Abramson’s undoubtedly correct about the generational issue, but … isn’t that why newspapers employ editors? Aren’t they the “gatekeepers” whose layers provide the assurance of sobriety and credibility to newspapers and other media outlets? The reporters might well believe that the “dangers” of the given moment might “obviate the old standards,” but that can only impact the NYT’s news product if the editors agree with them and allow those old standards to be obviated, as it were.
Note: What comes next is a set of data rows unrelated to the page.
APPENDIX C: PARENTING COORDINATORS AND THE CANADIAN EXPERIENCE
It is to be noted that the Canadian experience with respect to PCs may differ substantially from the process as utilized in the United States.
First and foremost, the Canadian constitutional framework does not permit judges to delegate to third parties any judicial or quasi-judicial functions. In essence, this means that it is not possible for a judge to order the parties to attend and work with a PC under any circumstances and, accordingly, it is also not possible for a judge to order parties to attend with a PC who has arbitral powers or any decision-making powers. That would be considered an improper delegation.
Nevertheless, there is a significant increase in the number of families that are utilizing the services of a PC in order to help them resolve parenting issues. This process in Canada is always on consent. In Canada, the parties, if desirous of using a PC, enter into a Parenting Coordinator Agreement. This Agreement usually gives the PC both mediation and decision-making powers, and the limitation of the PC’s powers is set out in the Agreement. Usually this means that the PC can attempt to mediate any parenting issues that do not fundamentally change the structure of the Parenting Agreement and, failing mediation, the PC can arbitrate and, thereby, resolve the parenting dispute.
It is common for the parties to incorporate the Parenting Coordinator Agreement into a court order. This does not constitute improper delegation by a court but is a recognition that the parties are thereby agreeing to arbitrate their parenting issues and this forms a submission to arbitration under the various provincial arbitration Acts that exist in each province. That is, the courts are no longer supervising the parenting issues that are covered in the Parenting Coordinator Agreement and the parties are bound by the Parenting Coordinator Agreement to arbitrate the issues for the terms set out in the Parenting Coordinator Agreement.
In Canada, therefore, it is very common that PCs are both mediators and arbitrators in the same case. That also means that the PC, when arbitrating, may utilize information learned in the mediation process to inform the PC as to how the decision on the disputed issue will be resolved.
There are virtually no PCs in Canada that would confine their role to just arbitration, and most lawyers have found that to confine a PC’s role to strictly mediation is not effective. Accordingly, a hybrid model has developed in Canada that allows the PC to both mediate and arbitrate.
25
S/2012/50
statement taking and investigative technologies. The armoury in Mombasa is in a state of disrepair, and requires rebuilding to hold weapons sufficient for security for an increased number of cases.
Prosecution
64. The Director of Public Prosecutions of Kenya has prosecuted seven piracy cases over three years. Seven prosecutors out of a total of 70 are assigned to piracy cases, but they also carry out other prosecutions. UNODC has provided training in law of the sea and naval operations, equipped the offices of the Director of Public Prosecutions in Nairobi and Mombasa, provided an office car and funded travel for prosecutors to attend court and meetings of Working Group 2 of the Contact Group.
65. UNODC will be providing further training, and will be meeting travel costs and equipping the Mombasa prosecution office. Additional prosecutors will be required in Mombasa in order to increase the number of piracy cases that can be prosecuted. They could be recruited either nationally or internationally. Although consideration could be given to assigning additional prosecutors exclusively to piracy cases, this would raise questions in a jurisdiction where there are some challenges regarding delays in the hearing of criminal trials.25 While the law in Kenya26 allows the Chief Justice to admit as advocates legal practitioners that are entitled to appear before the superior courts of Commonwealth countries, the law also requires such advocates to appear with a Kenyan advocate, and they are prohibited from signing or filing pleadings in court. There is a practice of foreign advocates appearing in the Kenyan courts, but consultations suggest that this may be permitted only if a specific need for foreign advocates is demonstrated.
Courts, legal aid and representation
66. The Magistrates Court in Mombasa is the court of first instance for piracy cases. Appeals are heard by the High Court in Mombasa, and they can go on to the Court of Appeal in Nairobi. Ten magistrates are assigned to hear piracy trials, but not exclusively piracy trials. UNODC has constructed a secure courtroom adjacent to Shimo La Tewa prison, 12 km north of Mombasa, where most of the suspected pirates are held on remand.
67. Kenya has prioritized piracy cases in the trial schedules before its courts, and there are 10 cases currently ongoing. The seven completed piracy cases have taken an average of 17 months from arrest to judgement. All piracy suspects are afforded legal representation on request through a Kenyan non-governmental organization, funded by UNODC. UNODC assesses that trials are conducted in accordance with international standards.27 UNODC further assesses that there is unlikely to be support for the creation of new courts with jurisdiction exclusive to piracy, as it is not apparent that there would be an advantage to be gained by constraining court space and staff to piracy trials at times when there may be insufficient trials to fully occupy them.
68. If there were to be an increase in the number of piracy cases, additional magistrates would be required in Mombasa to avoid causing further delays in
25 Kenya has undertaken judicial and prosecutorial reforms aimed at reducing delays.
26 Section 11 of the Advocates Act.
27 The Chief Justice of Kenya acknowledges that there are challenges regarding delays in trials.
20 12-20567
It doesn’t take much consideration of the Post’s drama-queen sloganeering of “Democracy dies in darkness” to see Abramson’s point. Not only are these media outlets “obviating the old standards,” it’s becoming increasingly clear that those standards were entirely flexible all along. Bernie Goldberg exposed that reality almost two full decades ago in his seminal book Bias, which should be required reading for journalists and the consumers who read them. I had the honor of writing an introduction to the latest published edition of the book, but read any edition of it to understand that Abramson’s complaints aren’t new. The problem isn’t really the latest generation of journalists, but the previous two or three generations who are now in editorial control at major media outlets. Bernie warned about that very problem in 2001, and Abramson was a part of that too. Or should we recap the coverage of John McCain in the 2008 campaign, when Abramson was the managing editor of the news division at the NYT?
That’s how the gatekeepers turned out to be cheerleaders for the Left, and why we see the insipid and self-congratulatory motto at the top of every Washington Post page. At this point, the New York Times’ “All the News That’s Fit to Print” is almost as bad in terms of intellectual honesty, but at least that preceded Trump.
Besides, just how much of Abramson’s book will be dedicated to the intellectual honesty of arguing that major media outlets are undeniably biased and even activist? The blurb for Merchants of Truth at Amazon suggest that at least part of the book defends the establishment media against their younger competition:
The new digital reality nearly kills two venerable newspapers with an aging readership while creating two media behemoths with a ballooning and fickle audience of millennials. We get to know the defenders of the legacy presses as well as the outsized characters who are creating the new speed-driven media competitors. The players include Jeff Bezos and Marty Baron (The Washington Post), Arthur Sulzberger and Dean Baquet (The New York Times), Jonah Peretti (BuzzFeed), and Shane Smith (VICE) as well as their reporters and anxious readers.
Merchants of Truth raises crucial questions that concern the well-being of our society. We are facing a crisis in trust that threatens the free press. Abramson’s book points us to the future.
If that comparison serves to declare a need to return to straight news reporting and an end to media activism, great. If it’s to defend the status quo ante Internet, however, I’ll stick with Bernie and Bias.